§ **Lesetext**
-=-=-=-=-

Harz beiseite
Simon Gorholt in Kenia: Natürlich auch mit Harz!
20 Jahre junger Korschenbroicher macht ein Freiwilligenjahr in Nairobi. Auch Teil zwei seiner Geschichte gibt beeindruckende Einblicke.

Zeichensprache: Handball ist international und Simon Gorholt hat keine Probleme, sich zu verständigen. Im Zweifel helfen eben Hände und Füße bei der Übermittlung von Inhalten. (Foto: SG)

Diese Geschichte bleibt spannend wie ein Krimi. Handball in Kenia? Hört sich wie ein Abenteuer an, ist ein Abenteuer und eignet sich auf jeden Fall für einen Mehrteiler – bei dem es sich lohnt, ihn möglichst vielen zu erzählen. Wir sprechen von Simon Gorholt, der vor ein paar Wochen den Niederrhein verlassen hat, um weit von der Heimat entfernt in einem vom Verein „Jugend im Ausland“ aus Kiel organisierten Freiwilligen-Jahr eine ganz andere Welt kennenzulernen – kulturell, sprachlich, sportlich, wirtschaftlich, im Umgang der Menschen miteinander. Bereits der erste Teil seines Kenia-Berichts über die Zeit von Ende September bis Anfang November gab vor vier Wochen beeindruckende Einblicke weit über den Sport hinaus. Nun erzählt Simon im zweiten Teil davon, wie sich speziell die Sache mit dem Handball entwickelt hat – wie es ist, wenn statt der erwarteten 15 Kinder und Jugendlichen einfach 60 kommen oder im anderen Extremfall gar keine. Und am Ende sucht der junge Korschenbroicher, der seine ersten handballerischen Gehversuche als Sechsjähriger beim TVK unternahm, gerade nach einer Chance, selbst in einer kenianische Liga-Mannschaft zu spielen. Der Junioren-Nationaltrainer, den er der Einfachheit halber nur Victor nennt, hilft ihm dabei.

Sollte es mit der eigenen „Karriere“ in Kenia klappen, wird Simon Gorholt im Übrigen ziemlich sicher auch mit jenem klebrigen Etwas in Berührung kommen, ohne dass in Europa zumindest höherklassiger Handball undenkbar ist. „Tatsächlich benutzen die hier durchweg Harz, wenn der Belag das zulässt“, erzählt Simon, „in der Liga sind die Unterschiede zwischen den Teams teilweise ein bisschen groß, aber es gibt auch echt viele gute Mannschaften. Das hat mich überrascht, wie weit die hier schon sind mit dem Handball. Die meisten von denen benutzen echt Harz und danach kann man sich ja vorstellen. dass die Hände extrem schwarz sind. Ich bin gespannt, wenn ich einem Team mittrainieren und mitspielen darf, wie das sein wird. Auf diesem Rubber oder Gummibelag, den man in Deutschland auf Hartplätzen kennt, benutzen die Harz – genauso, wenn die auf Stein spielen.“ Handball auf Gras gibt es in Kenia ebenfalls. Und da fehlt Simon Gorholt (nicht nur ihm) die Phantasie dafür, dass ein Harz-Einsatz in Frage kommt: „Da klebt ja das ganze Gras am Ball.“ Vielleicht versucht es Simon irgendwann trotzdem mal. Ganz klar aber: Der Erzählstoff wird ihm sowieso nicht ausgehen. Hier folgt zunächst Teil zwei der Kenia-Geschichte von Simon Gorholt: 

 

Die Rahmenbedingungen:

„Im November stand nun endlich der Trainingsstart in den Schulen an. Wie bereits im vorherigen Bericht erwähnt, haben wir fünf Schulen, welche jeweils einmal pro Woche von Montag bis Freitag trainiert werden. Dabei findet das Training immer am Nachmittag zwischen 15 und 17 Uhr statt und so haben wir immer zwischen 90 bis 120 Minuten Trainingszeit, da wir nicht während der Unterrichtszeit trainieren dürfen.“

 

Das Community Team:

„Zudem versuchen wir aktuell so oft wie möglich, zusätzliche Trainingseinheiten für die Community zu organisieren, was allerdings hauptsächlich nur samstagmorgens Raum findet. Das Ziel ist hierbei, ebenfalls ein Team bilden zu können, welches aus Mitgliedern der Community besteht und somit hoffentlich auch neben den angebotenen Einheiten und nach meinem Jahr weiter trainiert. Hierbei sind die meisten Teilnehmer natürlich auch in Schulen – allerdings nicht speziell in denen, welche wir trainieren.

-=-=-=-=-

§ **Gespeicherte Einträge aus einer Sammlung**
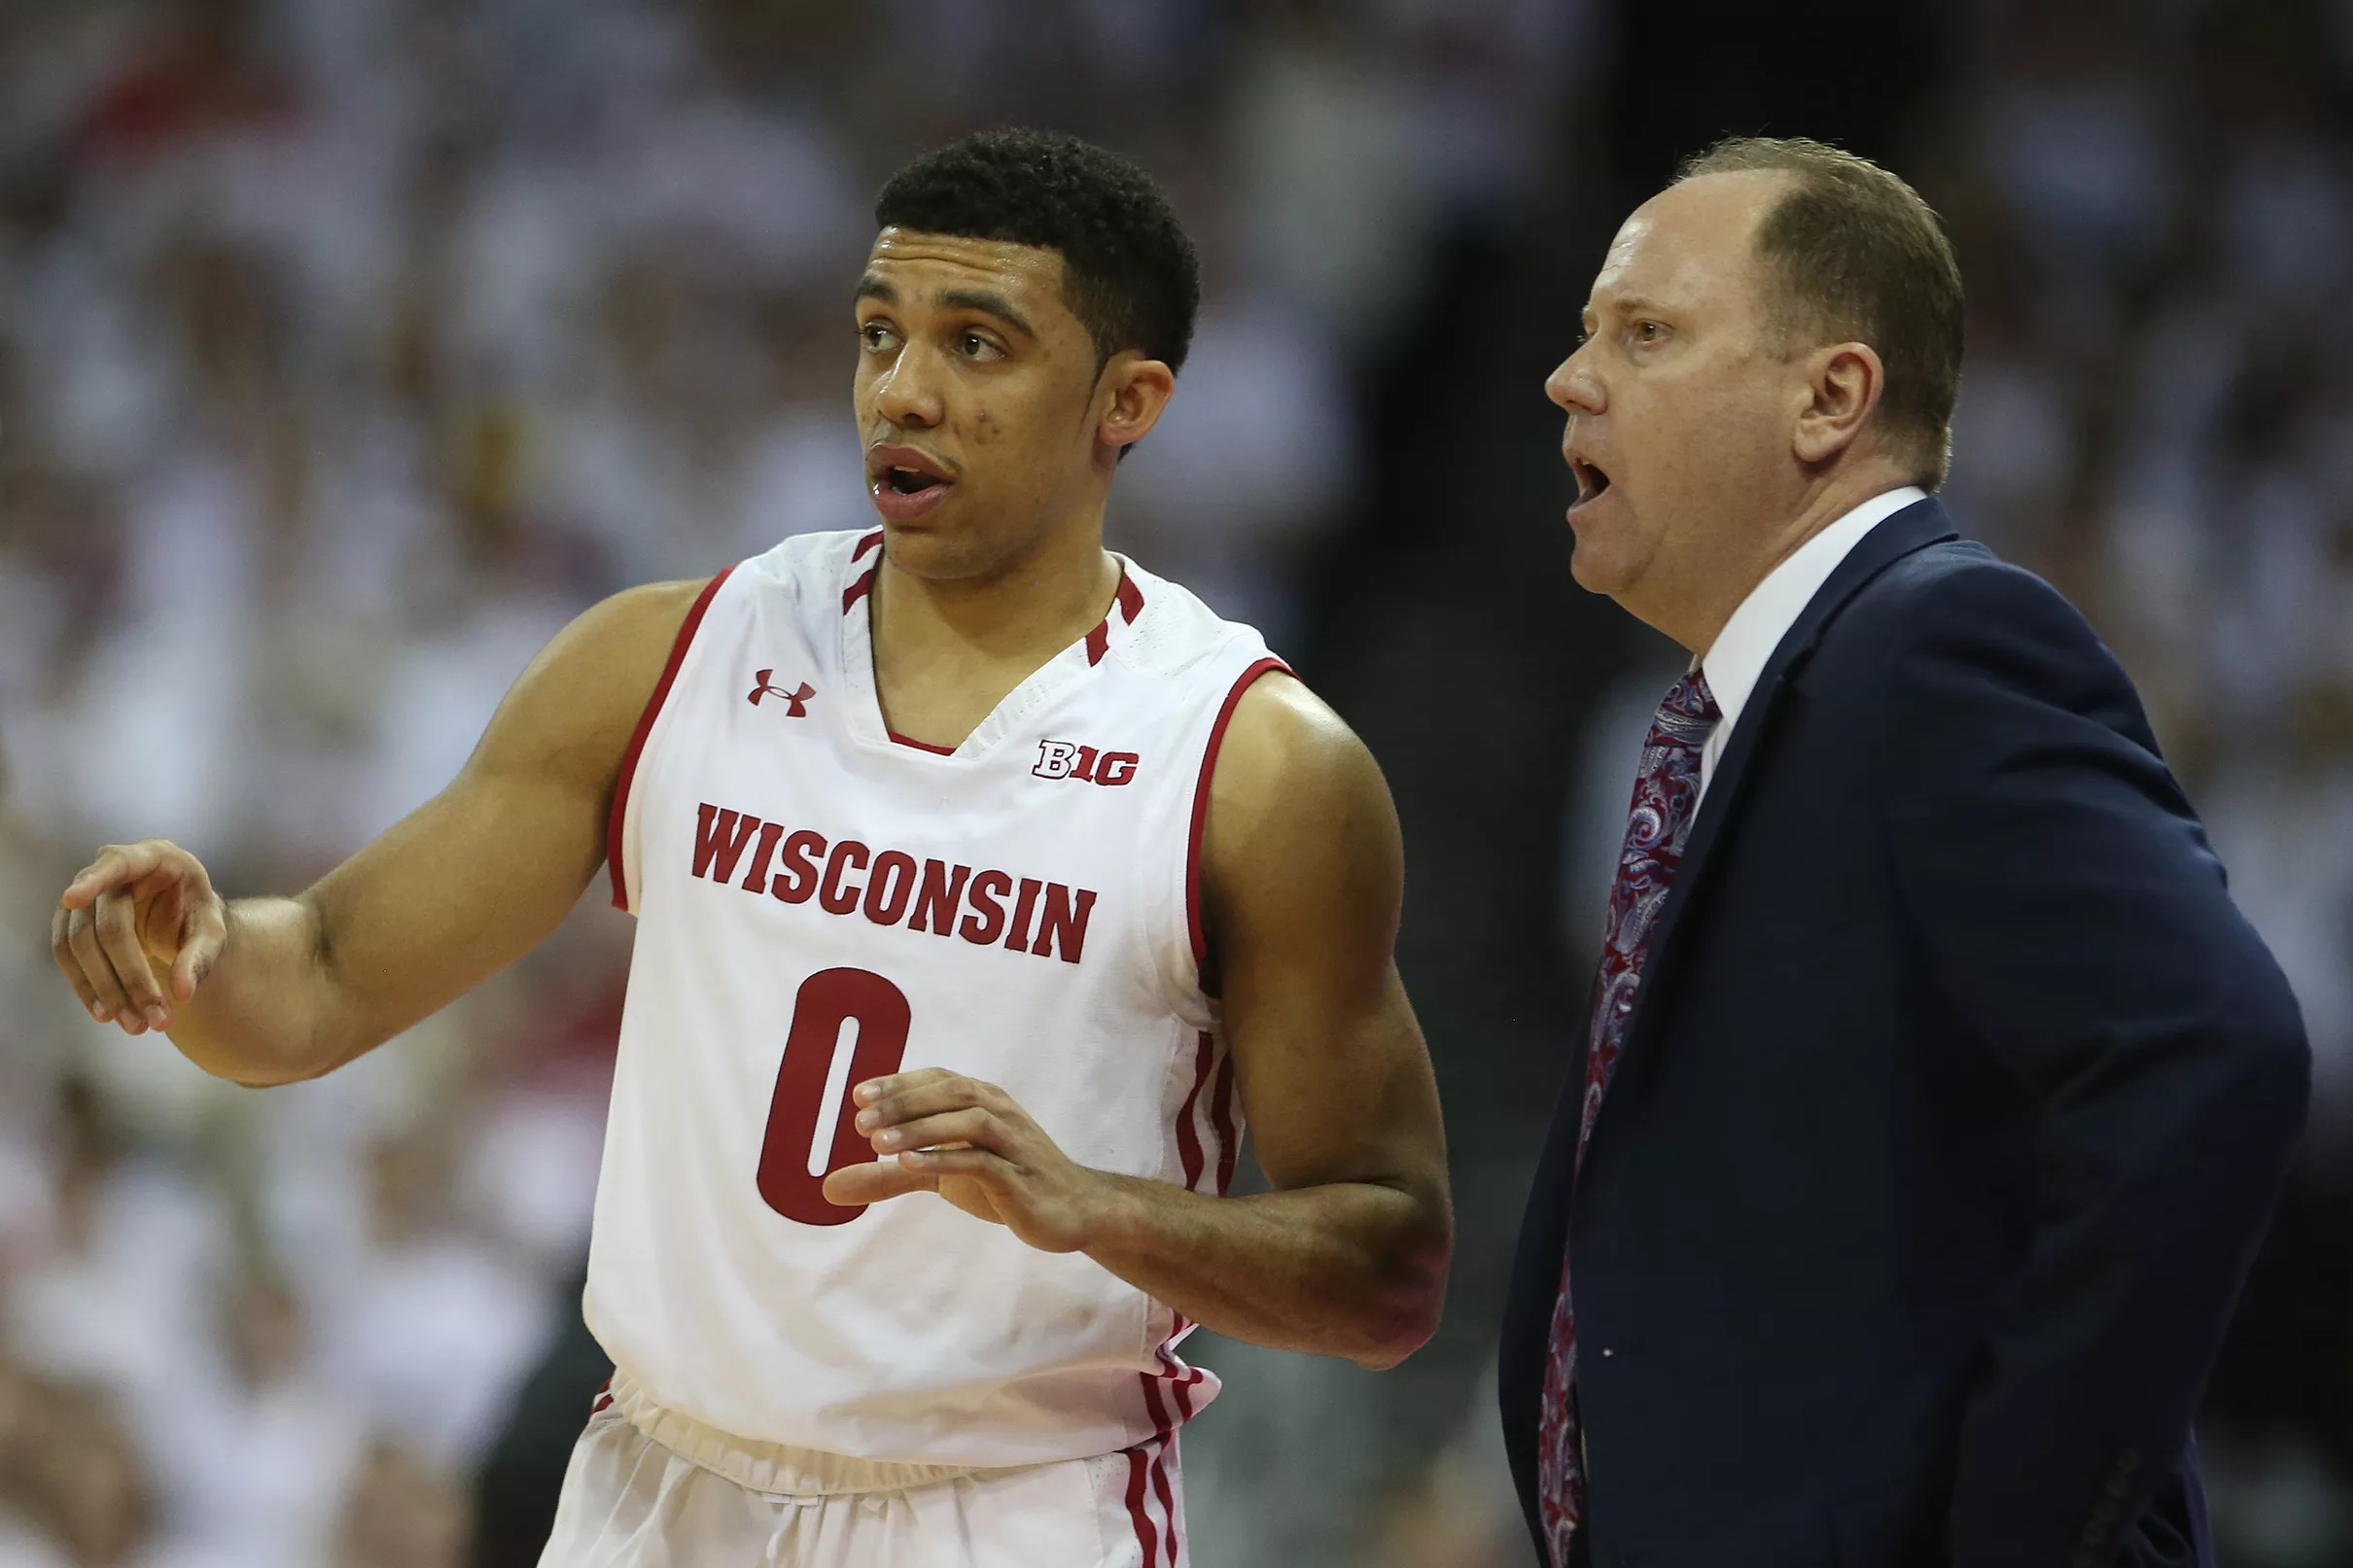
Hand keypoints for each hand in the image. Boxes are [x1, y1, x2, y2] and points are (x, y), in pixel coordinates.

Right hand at [50, 839, 228, 1035]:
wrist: (177, 916)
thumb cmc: (196, 913)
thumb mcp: (212, 931)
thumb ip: (201, 957)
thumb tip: (183, 994)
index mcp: (155, 857)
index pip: (118, 863)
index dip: (94, 881)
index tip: (73, 898)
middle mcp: (113, 870)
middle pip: (106, 925)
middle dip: (128, 977)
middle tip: (148, 1019)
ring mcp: (87, 895)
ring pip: (79, 944)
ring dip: (104, 989)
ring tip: (133, 1024)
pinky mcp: (72, 920)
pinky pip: (66, 955)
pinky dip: (86, 986)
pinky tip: (105, 1014)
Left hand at [821, 1069, 1114, 1252]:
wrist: (1071, 1209)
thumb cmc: (1005, 1181)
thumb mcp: (941, 1174)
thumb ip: (889, 1175)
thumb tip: (828, 1188)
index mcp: (984, 1101)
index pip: (939, 1079)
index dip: (900, 1083)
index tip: (859, 1095)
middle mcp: (1000, 1112)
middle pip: (951, 1091)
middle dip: (904, 1101)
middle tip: (860, 1120)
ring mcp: (1013, 1143)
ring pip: (967, 1121)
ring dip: (921, 1127)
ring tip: (878, 1142)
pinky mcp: (1020, 1177)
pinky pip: (982, 1161)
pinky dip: (946, 1159)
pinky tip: (912, 1165)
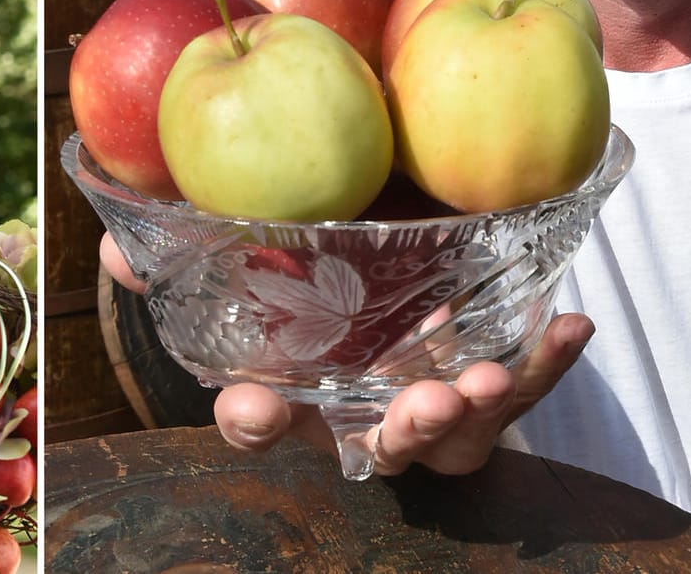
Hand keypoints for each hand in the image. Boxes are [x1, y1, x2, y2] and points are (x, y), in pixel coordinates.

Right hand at [98, 231, 592, 475]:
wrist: (402, 253)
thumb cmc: (304, 267)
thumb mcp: (241, 255)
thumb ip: (181, 249)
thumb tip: (119, 246)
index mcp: (294, 393)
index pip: (259, 421)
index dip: (254, 420)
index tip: (255, 404)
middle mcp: (364, 414)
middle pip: (381, 444)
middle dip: (402, 430)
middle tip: (420, 402)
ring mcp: (432, 406)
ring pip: (458, 437)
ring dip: (476, 412)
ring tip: (487, 377)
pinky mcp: (492, 384)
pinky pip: (526, 387)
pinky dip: (547, 364)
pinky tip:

-=-=-=-=-

§ **Arbeitsanweisung**
Zu welcher Tageszeit findet laut dem Bericht über Simon Gorholt in Kenia das Training in den Schulen statt?

§ **Ergebnis folgt**
Am Nachmittag zwischen 15 und 17 Uhr.